4/20/2013 1:03:00 PM Editorial: Saving the Earth ... for what?
Monday is Earth Day. It’s the 44th year that concerned people around the world will engage in activities to celebrate the Earth, to cleanup the Earth, to save the Earth.
But to save the Earth for what?
In the 2012 book “Visit Sunny Chernobyl,” Andrew Blackwell wrote an entertaining and meticulous account of his travels to the world’s most polluted places. It was in Port Arthur, Texas, that he learned “sometimes the problem isn’t how much pollution there is, but who ends up living with it.”
Efforts to tidy up the world are not just pointed at future generations but at people and all creatures living here today - at us. Any company that puts making a buck ahead of the health and welfare of its neighbors is a danger. Those neighbors who would sacrifice their own health and “live with it” for the prospect of such a company bringing money to a community are even more dangerous.
That happens around the globe. It has a long history. It was also one of the elements that instigated the Earth Day movement.
Contrary to popular belief, Earth Day was not just the domain of a bunch of no-account “hippies” or college campus radicals in 1970. It was a movement by a general populace tired of seeing trash in their forests, poisons in the rivers, and brown air enshrouding our major cities.
Though it seemed to take a long time to make a dent in all of this (some might remember Johnny Carson’s account of the morning he went outside, took a deep breath “and chipped a tooth”), the general level of smog and pollutants has visibly changed. Cities like Pittsburgh and Los Angeles simply do not look the same as they did in the 1970s.
Today, as more and more of the original Earth Day-ers get wrapped up in the controversial debate about “global warming” and “climate change,” there is still a massive, day-to-day battle that must continue against basic litter and waste. And while there is an annoying notion that if mankind could just be removed from Earth’s environment none of this global warming would be happening, mankind is an intrinsic part of the planet. We did not arrive from outer space.

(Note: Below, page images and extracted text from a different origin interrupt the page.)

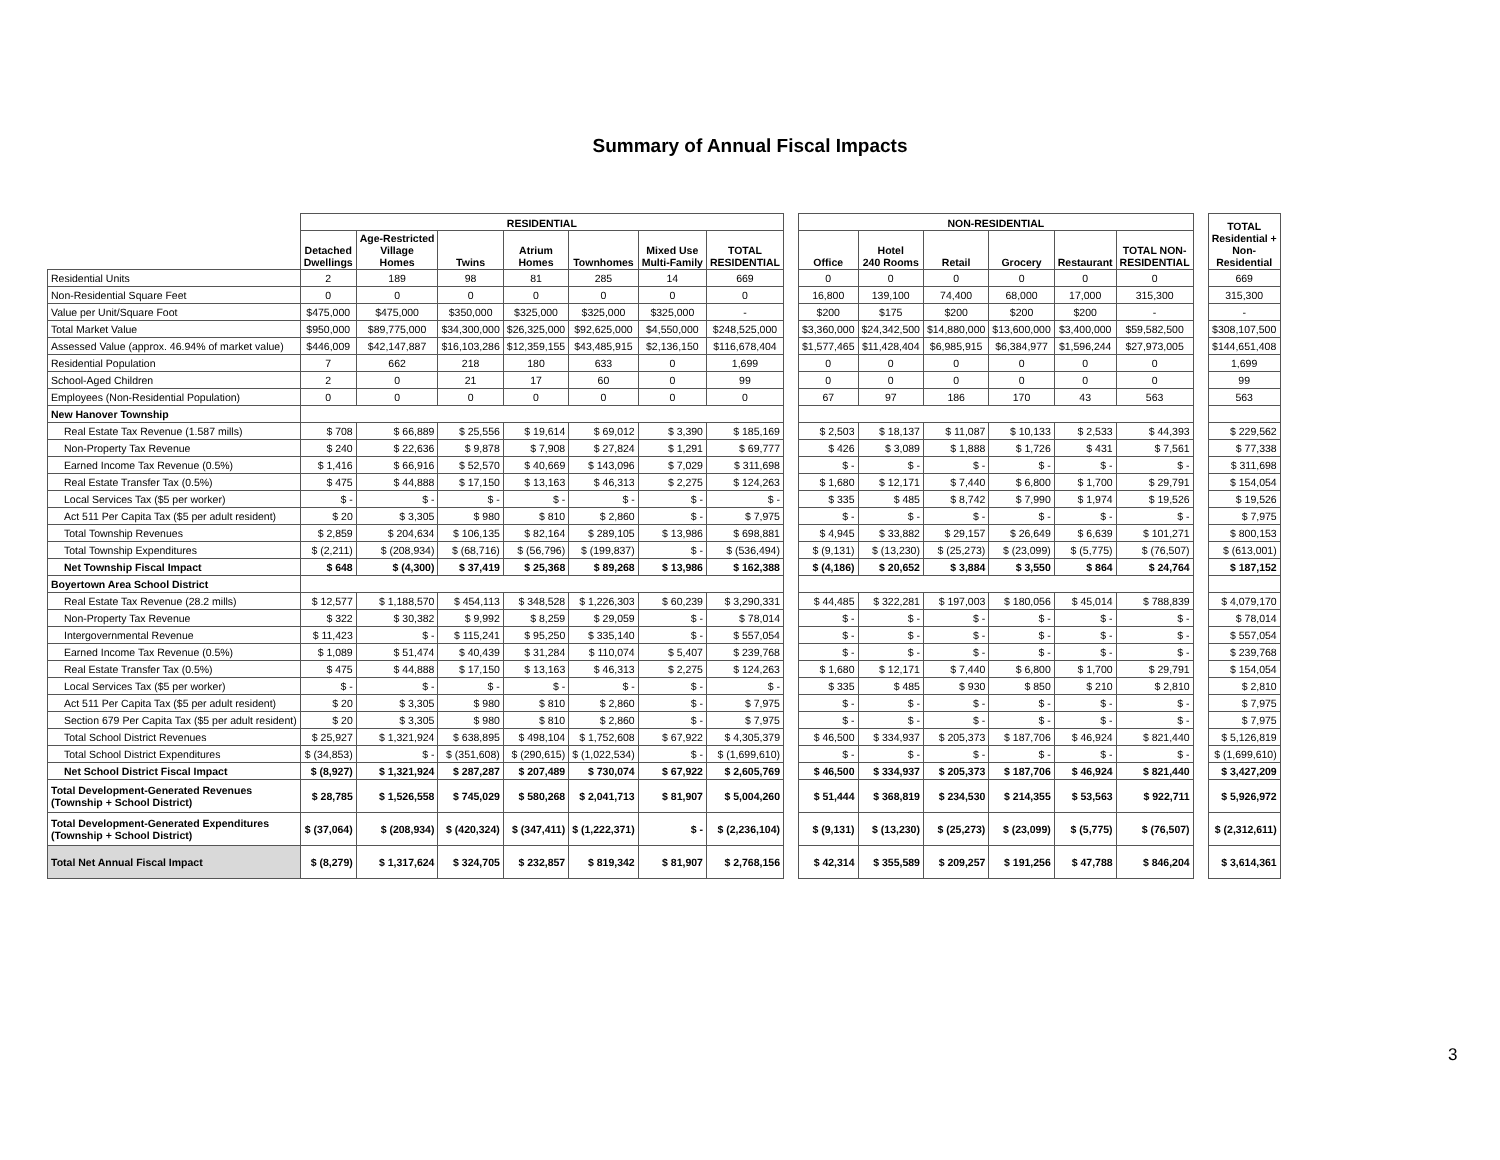Summary of Annual Fiscal Impacts
| | RESIDENTIAL | | | | | | | | NON-RESIDENTIAL | | | | | | | TOTAL Residential + Non- Residential |
| | Detached Dwellings | Age-Restricted Village Homes | Twins | Atrium Homes | Townhomes | Mixed Use Multi-Family | TOTAL RESIDENTIAL | | Office | Hotel 240 Rooms | Retail | Grocery | Restaurant | TOTAL NON- RESIDENTIAL | | |
| Residential Units | 2 | 189 | 98 | 81 | 285 | 14 | 669 | | 0 | 0 | 0 | 0 | 0 | 0 | | 669 |
| Non-Residential Square Feet | 0 | 0 | 0 | 0 | 0 | 0 | 0 | | 16,800 | 139,100 | 74,400 | 68,000 | 17,000 | 315,300 | | 315,300 |
| Value per Unit/Square Foot | $475,000 | $475,000 | $350,000 | $325,000 | $325,000 | $325,000 | - | | $200 | $175 | $200 | $200 | $200 | - | | - |
| Total Market Value | $950,000 | $89,775,000 | $34,300,000 | $26,325,000 | $92,625,000 | $4,550,000 | $248,525,000 | | $3,360,000 | $24,342,500 | $14,880,000 | $13,600,000 | $3,400,000 | $59,582,500 | | $308,107,500 |
| Assessed Value (approx. 46.94% of market value) | $446,009 | $42,147,887 | $16,103,286 | $12,359,155 | $43,485,915 | $2,136,150 | $116,678,404 | | $1,577,465 | $11,428,404 | $6,985,915 | $6,384,977 | $1,596,244 | $27,973,005 | | $144,651,408 |
| Residential Population | 7 | 662 | 218 | 180 | 633 | 0 | 1,699 | | 0 | 0 | 0 | 0 | 0 | 0 | | 1,699 |
| School-Aged Children | 2 | 0 | 21 | 17 | 60 | 0 | 99 | | 0 | 0 | 0 | 0 | 0 | 0 | | 99 |
| Employees (Non-Residential Population) | 0 | 0 | 0 | 0 | 0 | 0 | 0 | | 67 | 97 | 186 | 170 | 43 | 563 | | 563 |
| New Hanover Township | | | | | | | | | | | | | | | | |
| Real Estate Tax Revenue (1.587 mills) | $ 708 | $ 66,889 | $ 25,556 | $ 19,614 | $ 69,012 | $ 3,390 | $ 185,169 | | $ 2,503 | $ 18,137 | $ 11,087 | $ 10,133 | $ 2,533 | $ 44,393 | | $ 229,562 |
| Non-Property Tax Revenue | $ 240 | $ 22,636 | $ 9,878 | $ 7,908 | $ 27,824 | $ 1,291 | $ 69,777 | | $ 426 | $ 3,089 | $ 1,888 | $ 1,726 | $ 431 | $ 7,561 | | $ 77,338 |
| Earned Income Tax Revenue (0.5%) | $ 1,416 | $ 66,916 | $ 52,570 | $ 40,669 | $ 143,096 | $ 7,029 | $ 311,698 | | $ - | $ - | $ - | $ - | $ - | $ - | | $ 311,698 |
| Real Estate Transfer Tax (0.5%) | $ 475 | $ 44,888 | $ 17,150 | $ 13,163 | $ 46,313 | $ 2,275 | $ 124,263 | | $ 1,680 | $ 12,171 | $ 7,440 | $ 6,800 | $ 1,700 | $ 29,791 | | $ 154,054 |
| Local Services Tax ($5 per worker) | $ - | $ - | $ - | $ - | $ - | $ - | $ - | | $ 335 | $ 485 | $ 8,742 | $ 7,990 | $ 1,974 | $ 19,526 | | $ 19,526 |
| Act 511 Per Capita Tax ($5 per adult resident) | $ 20 | $ 3,305 | $ 980 | $ 810 | $ 2,860 | $ - | $ 7,975 | | $ - | $ - | $ - | $ - | $ - | $ - | | $ 7,975 |
| Total Township Revenues | $ 2,859 | $ 204,634 | $ 106,135 | $ 82,164 | $ 289,105 | $ 13,986 | $ 698,881 | | $ 4,945 | $ 33,882 | $ 29,157 | $ 26,649 | $ 6,639 | $ 101,271 | | $ 800,153 |
| Total Township Expenditures | $ (2,211) | $ (208,934) | $ (68,716) | $ (56,796) | $ (199,837) | $ - | $ (536,494) | | $ (9,131) | $ (13,230) | $ (25,273) | $ (23,099) | $ (5,775) | $ (76,507) | | $ (613,001) |
| Net Township Fiscal Impact | $ 648 | $ (4,300) | $ 37,419 | $ 25,368 | $ 89,268 | $ 13,986 | $ 162,388 | | $ (4,186) | $ 20,652 | $ 3,884 | $ 3,550 | $ 864 | $ 24,764 | | $ 187,152 |
| Boyertown Area School District | | | | | | | | | | | | | | | | |
| Real Estate Tax Revenue (28.2 mills) | $ 12,577 | $ 1,188,570 | $ 454,113 | $ 348,528 | $ 1,226,303 | $ 60,239 | $ 3,290,331 | | $ 44,485 | $ 322,281 | $ 197,003 | $ 180,056 | $ 45,014 | $ 788,839 | | $ 4,079,170 |
| Non-Property Tax Revenue | $ 322 | $ 30,382 | $ 9,992 | $ 8,259 | $ 29,059 | $ - | $ 78,014 | | $ - | $ - | $ - | $ - | $ - | $ - | | $ 78,014 |
| Intergovernmental Revenue | $ 11,423 | $ - | $ 115,241 | $ 95,250 | $ 335,140 | $ - | $ 557,054 | | $ - | $ - | $ - | $ - | $ - | $ - | | $ 557,054 |
| Earned Income Tax Revenue (0.5%) | $ 1,089 | $ 51,474 | $ 40,439 | $ 31,284 | $ 110,074 | $ 5,407 | $ 239,768 | | $ - | $ - | $ - | $ - | $ - | $ - | | $ 239,768 |
| Real Estate Transfer Tax (0.5%) | $ 475 | $ 44,888 | $ 17,150 | $ 13,163 | $ 46,313 | $ 2,275 | $ 124,263 | | $ 1,680 | $ 12,171 | $ 7,440 | $ 6,800 | $ 1,700 | $ 29,791 | | $ 154,054 |
| Local Services Tax ($5 per worker) | $ - | $ - | $ - | $ - | $ - | $ - | $ - | | $ 335 | $ 485 | $ 930 | $ 850 | $ 210 | $ 2,810 | | $ 2,810 |
| Act 511 Per Capita Tax ($5 per adult resident) | $ 20 | $ 3,305 | $ 980 | $ 810 | $ 2,860 | $ - | $ 7,975 | | $ - | $ - | $ - | $ - | $ - | $ - | | $ 7,975 |
| Section 679 Per Capita Tax ($5 per adult resident) | $ 20 | $ 3,305 | $ 980 | $ 810 | $ 2,860 | $ - | $ 7,975 | | $ - | $ - | $ - | $ - | $ - | $ - | | $ 7,975 |
| Total School District Revenues | $ 25,927 | $ 1,321,924 | $ 638,895 | $ 498,104 | $ 1,752,608 | $ 67,922 | $ 4,305,379 | | $ 46,500 | $ 334,937 | $ 205,373 | $ 187,706 | $ 46,924 | $ 821,440 | | $ 5,126,819 |
| Total School District Expenditures | $ (34,853) | $ - | $ (351,608) | $ (290,615) | $ (1,022,534) | $ - | $ (1,699,610) | | $ - | $ - | $ - | $ - | $ - | $ - | | $ (1,699,610) |
| Net School District Fiscal Impact | $ (8,927) | $ 1,321,924 | $ 287,287 | $ 207,489 | $ 730,074 | $ 67,922 | $ 2,605,769 | | $ 46,500 | $ 334,937 | $ 205,373 | $ 187,706 | $ 46,924 | $ 821,440 | | $ 3,427,209 |
| Total Development-Generated Revenues (Township + School District) | $ 28,785 | $ 1,526,558 | $ 745,029 | $ 580,268 | $ 2,041,713 | $ 81,907 | $ 5,004,260 | | $ 51,444 | $ 368,819 | $ 234,530 | $ 214,355 | $ 53,563 | $ 922,711 | | $ 5,926,972 |
| Total Development-Generated Expenditures (Township + School District) | $ (37,064) | $ (208,934) | $ (420,324) | $ (347,411) | $ (1,222,371) | $ - | $ (2,236,104) | | $ (9,131) | $ (13,230) | $ (25,273) | $ (23,099) | $ (5,775) | $ (76,507) | | $ (2,312,611) |
| Total Net Annual Fiscal Impact | $ (8,279) | $ 1,317,624 | $ 324,705 | $ 232,857 | $ 819,342 | $ 81,907 | $ 2,768,156 | | $ 42,314 | $ 355,589 | $ 209,257 | $ 191,256 | $ 47,788 | $ 846,204 | | $ 3,614,361 |
3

“A paradox of the conservation movement,” Blackwell writes, “is that it both depends on personal experience of nature for its motivation - and clings to the idea that modern humans have no place in a truly natural world.”
Our best place in the natural world is preserving it - stopping unnatural damage before it starts, fixing the damage that has already occurred and building a healthy life in accordance with natural law.
We like to think we are saving the Earth for our children and grandchildren. In our finest efforts, though, we are saving the Earth for ourselves.
Posted: Sunday, April 21, 2013
Article comment by:
Frank Lee Confused
I don't have children but if I did I'd feel the responsibility to pass on an environment at least as good as the one I inherited.
Parents are so concerned with their children's safety, perhaps they should extend that concern for the environment their children and grandchildren will live in.
If you can't remember how unhealthy things can get without federal emission standards and environmental regulations, google: Beijing smog
By the way, China is where all the stuff you buy at Walmart comes from. No environmental regulation = Everyday low prices... until the environmental bill comes due.
Posted: Sunday, April 21, 2013
Article comment by:
Excellent perspective in this editorial, and one that I support wholeheartedly.
But this perspective hasn't always been the case from this newspaper. Apparently there's been something of a change of heart, and that's welcome.
We recall many years ago when this newspaper complained about the big to-do to save habitat for the endangered cliffrose, a species that lives near the Verde River in the Bridgeport area and basically nowhere else in the world.
Conserving a small piece of land for this endangered species was holding up the Mingus extension. The editorial groused about how something as insignificant as a puny little plant like the cliffrose could be responsible for holding up such an big project with such important benefits for people.
People first over insignificant plants and animals was the argument, and many still abide by that thinking today.
But the better more responsible perspective is it's not so much these puny insignificant plants and animals as it is their habitat that's important to conserve. Though one never knows what puny insignificant plant might one day yield the cure for cancer.
More important is the finding that we ourselves as people are just as dependent on all the Earth's various habitats and seemingly insignificant life forms as are these endangered plants and animals.
We are all connected in a vast web of life. Remove any one link and the entire chain is affected. Including ourselves.
So the editor is right. In responsibly conserving and protecting our land, we are ultimately saving the Earth for ourselves, and all that follow.